In 2006 a group of mice-astronauts will orbit Earth inside a spinning spacecraft. Their mission: to learn what its like to live on Mars.

Humans need gravity. Without it, as astronauts have vividly demonstrated, our bodies change strangely. Muscles lose mass, and bones lose density. Even the ability to balance deteriorates.

From long experience on the space shuttle and various space stations, we have some knowledge of how mammals, especially people, respond to 0-g. We have even more experience with 1-g on Earth. But we still don't know what happens in between.

What, for example, will happen to humans on Mars where the surface gravity is 0.38-g? Is that enough to keep human explorers functioning properly? And, importantly, how easily will they readapt to 1-g, once they return to Earth?

A team of scientists and students from the Massachusetts Institute of Technology (MIT), the University of Washington, and the University of Queensland, in Australia, plans to explore these questions. They're going to do it by launching mice into orbit.

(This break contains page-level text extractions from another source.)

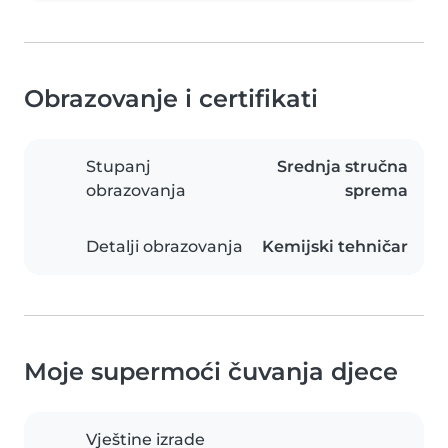
Obrazovanje i certifikati
Stupanj
Srednja stručna
obrazovanja
sprema
Detalji obrazovanja
Kemijski tehničar
Moje supermoći čuvanja djece
Vještine izrade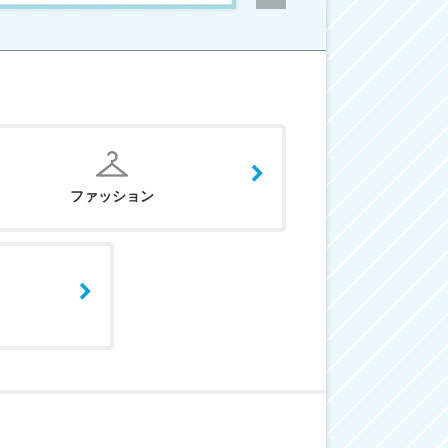
ファッション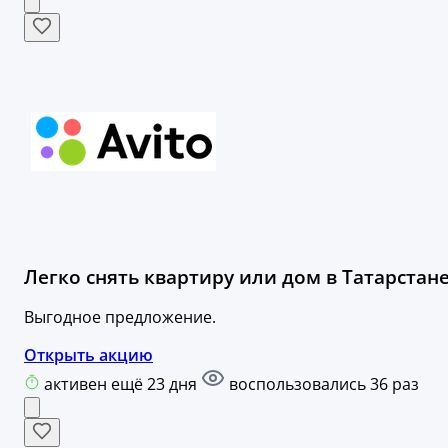
Легко снять квартиру или дом в Татарстане
Выгодное предложение.
Открыть акцию
активен ещё 23 дня
воспользовались 36 раз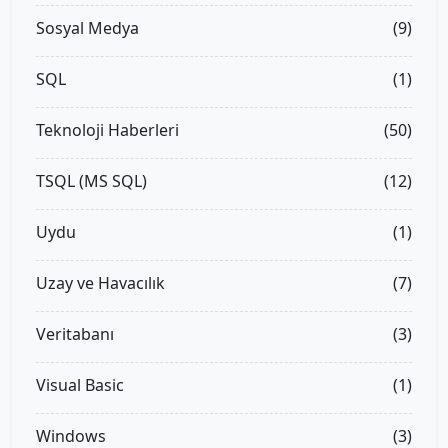
Sosyal Medya
(9)
SQL
(1)
Teknoloji Haberleri
(50)
TSQL (MS SQL)
(12)
Uydu
(1)
Uzay ve Havacılık
(7)
Veritabanı
(3)
Visual Basic
(1)
Windows
(3)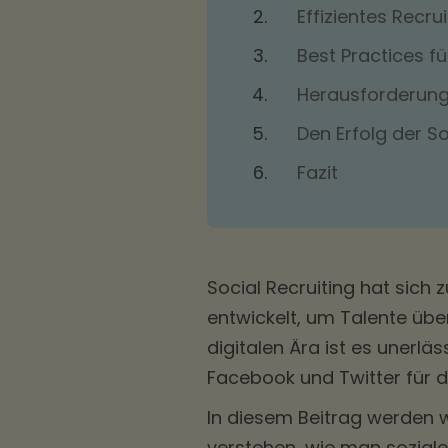
Effizientes Recru
Best Practices fü
Herausforderunge
Den Erfolg der S
Fazit
Social Recruiting hat sic
entwickelt, um Talente übe
digitalen Ära ist es unerläs
Facebook und Twitter für d
In diesem Beitrag werden w
verstehen, wie man soziale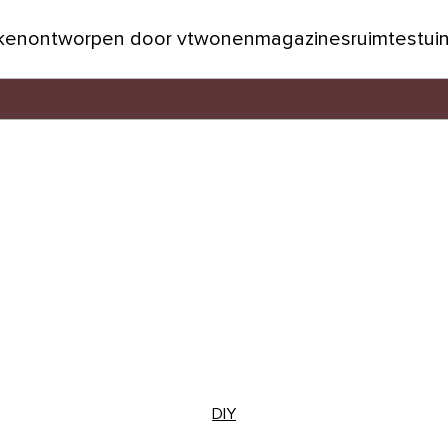
jken
ontworpen door vtwonen
magazines
ruimtes
tui
DIY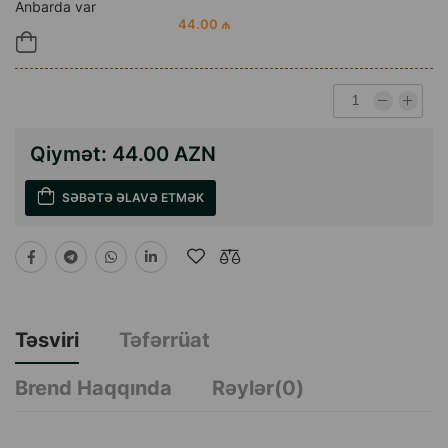
Anbarda var
44.00 ₼
Qiymət:
44.00 AZN
SƏBƏTƏ ƏLAVƏ ETMƏK
Təsviri
Təfərrüat
Brend Haqqında
Rəylər(0)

"What we're doing," explains Paul Wooster, of MIT, and program manager of the Mars Gravity Biosatellite project "is developing a spacecraft that is going to spin to create artificial gravity." The satellite will spin at the rate of about 34 times each minute, which will generate 0.38-g - the same as gravity on Mars.

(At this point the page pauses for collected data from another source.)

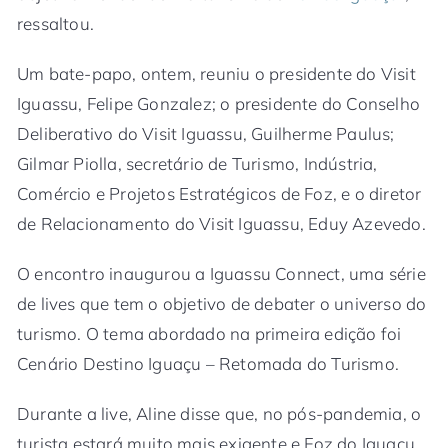
ressaltou.
Um bate-papo, ontem, reuniu o presidente do Visit
Iguassu, Felipe Gonzalez; o presidente do Conselho
Deliberativo do Visit Iguassu, Guilherme Paulus;
Gilmar Piolla, secretário de Turismo, Indústria,
Comércio e Projetos Estratégicos de Foz, e o diretor
de Relacionamento do Visit Iguassu, Eduy Azevedo.
O encontro inaugurou a Iguassu Connect, uma série
de lives que tem o objetivo de debater o universo do
turismo. O tema abordado na primeira edição foi
Cenário Destino Iguaçu – Retomada do Turismo.
Durante a live, Aline disse que, no pós-pandemia, o
turista estará muito mais exigente e Foz do Iguaçu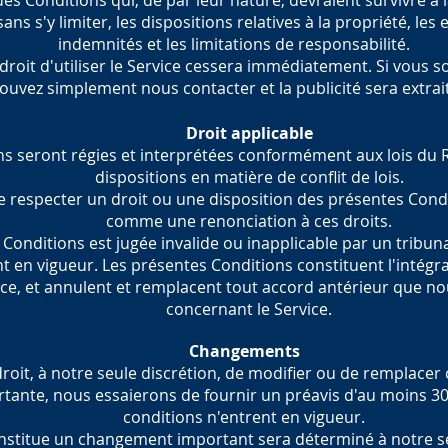
es Conditions qui, de par leur nature, devraient survivre à la
sans s'y limiter, les dispositions relatives à la propriété, les
indemnités et les limitations de responsabilité.
e droit d'utiliser le Service cessera immédiatement. Si vous s
ouvez simplement nous contacter et la publicité sera extrait
Droit applicable
ns seront régies et interprétées conformément aux lois du
dispositions en matière de conflit de lois.
re respecter un droit ou une disposition des présentes Cond
comme une renonciation à ces droits.
 Conditions est jugée invalide ou inapplicable par un tribuna
t en vigueur. Les présentes Conditions constituent l'intégra
ce, et annulent et remplacent tout accord antérieur que no
concernant le Service.
Changements
roit, à notre seule discrétion, de modifier ou de remplacer
ortante, nous essaierons de fournir un préavis d'au moins 3
conditions n'entrent en vigueur.
nstitue un changement important sera déterminé à notre se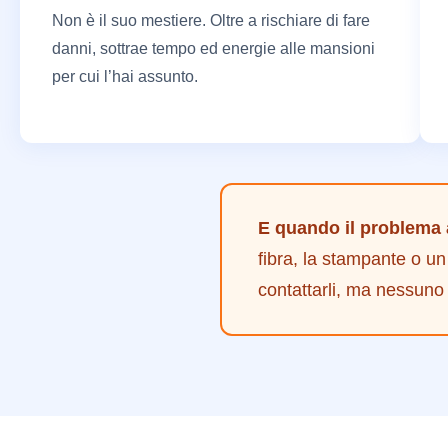
Non è il suo mestiere. Oltre a rischiare di fare
danni, sottrae tempo ed energie alle mansioni
per cui l’hai assunto.
E quando il problema a
fibra, la stampante o u
contattarli, ma nessuno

The team hopes to launch the Biosatellite in 2006. The mice will be exposed to Mars-gravity for about five weeks. Then, says Wooster, they'll return to Earth alive and well. The mice will descend by parachute and land near Woomera, Australia, inside a small capsule reminiscent of NASA's old Apollo capsules.

The Biosatellite project is the first investigation conducted at this gravity level, says Wooster. Financed in part by NASA, the project is also unique "due to the heavy involvement of students in all aspects of the work, including planning the science, designing the spacecraft, raising the funds, and managing the overall effort," he adds.

The research will focus on bone loss, changes in bone structure, on muscle atrophy, and on changes in the inner ear, which affects balance. "The main thing we're trying to do," says Wooster, "is to chart a data-point between zero-gravity and one-gravity."

Credit: MarsGravity.org An artist's rendering of the Mars Gravity Biosatellite in Earth orbit.

As they orbit the earth, the mice, each in its own tiny habitat, will be painstakingly observed. Each habitat will have a camera, so that the researchers can monitor mouse activity. Each will have its own pump-driven water supply, so that each mouse's water consumption can be tracked.